Quello «scoop» contro Vizzini: dopo le smentite resta il fango Su «Repubblica» sospetti sul senatore Pdl e Saverio Romano, deputato Udc: «Cassieri della mafia». Ma per l’accusatore Ciancimino jr «è tutto inventato»

Che scoop, ragazzi, un colpo giornalistico di quelli che suscitano invidia, protagonista, manco a dirlo, la Repubblica e le sue firme migliori. Di sicuro a distanza di poche ore dallo scoop rimane solo Palermo, ma non era vero il pentito, non erano veri i presunti corrotti, forse non è vera neanche quell'inchiesta. Alla fine è rimasto solo un articolo sospetto a dir poco, per tempi affrettati, modi arroganti, mancanza di verifiche, deduzioni politiche pesanti, consueta pratica di compiacente propalazione a uso di magistrati inquirenti amici, sprezzo delle persone additate e colpite senza prova alcuna. Per fortuna in molti quel giornalismo non amiamo praticarlo.

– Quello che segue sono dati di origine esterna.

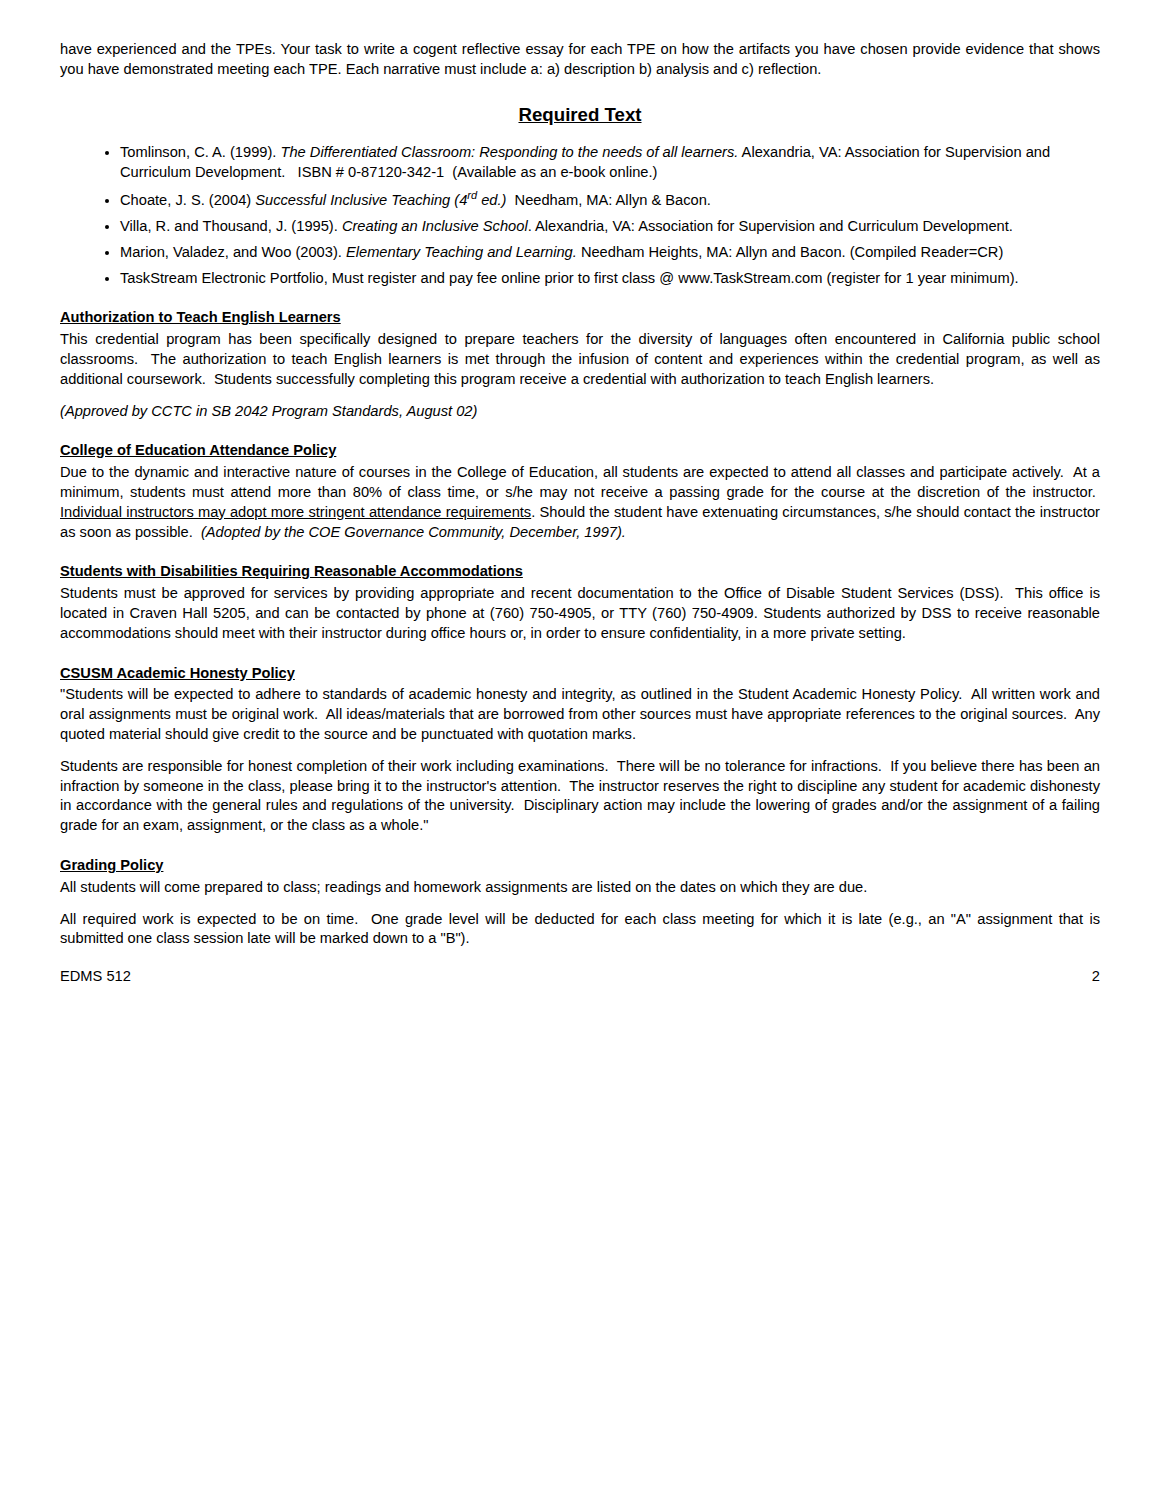have experienced and the TPEs. Your task to write a cogent reflective essay for each TPE on how the artifacts you have chosen provide evidence that shows you have demonstrated meeting each TPE. Each narrative must include a: a) description b) analysis and c) reflection.
Required Text
Tomlinson, C. A. (1999). The Differentiated Classroom: Responding to the needs of all learners. Alexandria, VA: Association for Supervision and Curriculum Development. ISBN # 0-87120-342-1 (Available as an e-book online.)
Choate, J. S. (2004) Successful Inclusive Teaching (4rd ed.) Needham, MA: Allyn & Bacon.
Villa, R. and Thousand, J. (1995). Creating an Inclusive School. Alexandria, VA: Association for Supervision and Curriculum Development.
Marion, Valadez, and Woo (2003). Elementary Teaching and Learning. Needham Heights, MA: Allyn and Bacon. (Compiled Reader=CR)
TaskStream Electronic Portfolio, Must register and pay fee online prior to first class @ www.TaskStream.com (register for 1 year minimum).
Authorization to Teach English Learners
This credential program has been specifically designed to prepare teachers for the diversity of languages often encountered in California public school classrooms. The authorization to teach English learners is met through the infusion of content and experiences within the credential program, as well as additional coursework. Students successfully completing this program receive a credential with authorization to teach English learners.
(Approved by CCTC in SB 2042 Program Standards, August 02)
College of Education Attendance Policy
Due to the dynamic and interactive nature of courses in the College of Education, all students are expected to attend all classes and participate actively. At a minimum, students must attend more than 80% of class time, or s/he may not receive a passing grade for the course at the discretion of the instructor. Individual instructors may adopt more stringent attendance requirements. Should the student have extenuating circumstances, s/he should contact the instructor as soon as possible. (Adopted by the COE Governance Community, December, 1997).
Students with Disabilities Requiring Reasonable Accommodations
Students must be approved for services by providing appropriate and recent documentation to the Office of Disable Student Services (DSS). This office is located in Craven Hall 5205, and can be contacted by phone at (760) 750-4905, or TTY (760) 750-4909. Students authorized by DSS to receive reasonable accommodations should meet with their instructor during office hours or, in order to ensure confidentiality, in a more private setting.
CSUSM Academic Honesty Policy
"Students will be expected to adhere to standards of academic honesty and integrity, as outlined in the Student Academic Honesty Policy. All written work and oral assignments must be original work. All ideas/materials that are borrowed from other sources must have appropriate references to the original sources. Any quoted material should give credit to the source and be punctuated with quotation marks.
Students are responsible for honest completion of their work including examinations. There will be no tolerance for infractions. If you believe there has been an infraction by someone in the class, please bring it to the instructor's attention. The instructor reserves the right to discipline any student for academic dishonesty in accordance with the general rules and regulations of the university. Disciplinary action may include the lowering of grades and/or the assignment of a failing grade for an exam, assignment, or the class as a whole."
Grading Policy
All students will come prepared to class; readings and homework assignments are listed on the dates on which they are due.
All required work is expected to be on time. One grade level will be deducted for each class meeting for which it is late (e.g., an "A" assignment that is submitted one class session late will be marked down to a "B").
EDMS 512 2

«Così Vizzini riciclava il mio denaro», «Palermo: Ciancimino jr accusa il senatore Pdl e Saverio Romano, deputato Udc. Ora indagati», «Da viveur a testimone di giustizia, il figlio di don Vito fa tremare Palermo», sono i titoli privi di dubbi. Si legge che Massimo Ciancimino (nella foto tonda) uno dei cinque figli di Vito, che fu sindaco dc di Palermo e fu condannato per associazione mafiosa, sta collaborando con la Procura e, nel testimoniare in un'indagine sulla cosiddetta trattativa fra Stato e mafia subito dopo le stragi del 1992, ha raccontato di aver dato rispettivamente 900 milioni di lire a Carlo Vizzini e 100 milioni di lire a Saverio Romano. Il primo riciclava il denaro dei Ciancimino perché era una sorta di socio occulto, il secondo prese la valigetta con il denaro quando era sottosegretario al Lavoro del precedente governo Berlusconi.
Roba forte, e se metà Procura di Palermo diffida, e ritiene Ciancimino jr un tipo socialmente pericoloso, l’altra metà, segnatamente il procuratore aggiunto, Antonino Ingroia, e il sostituto, Nino Di Matteo, gli crede e lo ritiene un testimone chiave. Di sicuro gli credono i magistrati che hanno spifferato la notizia, e il giornale che la pubblica.
A mezzogiorno un impeccabile servizio del telegiornale regionale trova il pentito, gli chiede conferma, lui smentisce tutto. Dichiara: «Tutto quello che leggo non corrisponde a quello che è nei miei colloqui con i magistrati». Aggiunge di non aver mai conosciuto Vizzini e di aver qualche volta incontrato di sfuggita e scambiato qualche parola di circostanza con Romano. Fine della storia e fine dello scoop.
Non fosse che con paginate di immondizia come questa si montano, non solo in Sicilia ma soprattutto in Sicilia, accuse difficili da dissipare, almeno mediaticamente, peggio che si rischia di fare in questo modo l'antimafia, fidando ciecamente nel teorema secondo il quale l'intreccio fra politica e criminalità è ancora dominante ed è la pista da seguire sempre e ad ogni costo.

Uno fa il presidente della Commissione Affari Costituzionali ed è membro della Commissione Antimafia, il secondo è deputato nazionale, segretario organizzativo nazionale e segretario regionale di un partito, l'Udc? Non importa, non conta, basta la parola di un pentito qualunque. In questo caso non c’è neanche il pentito.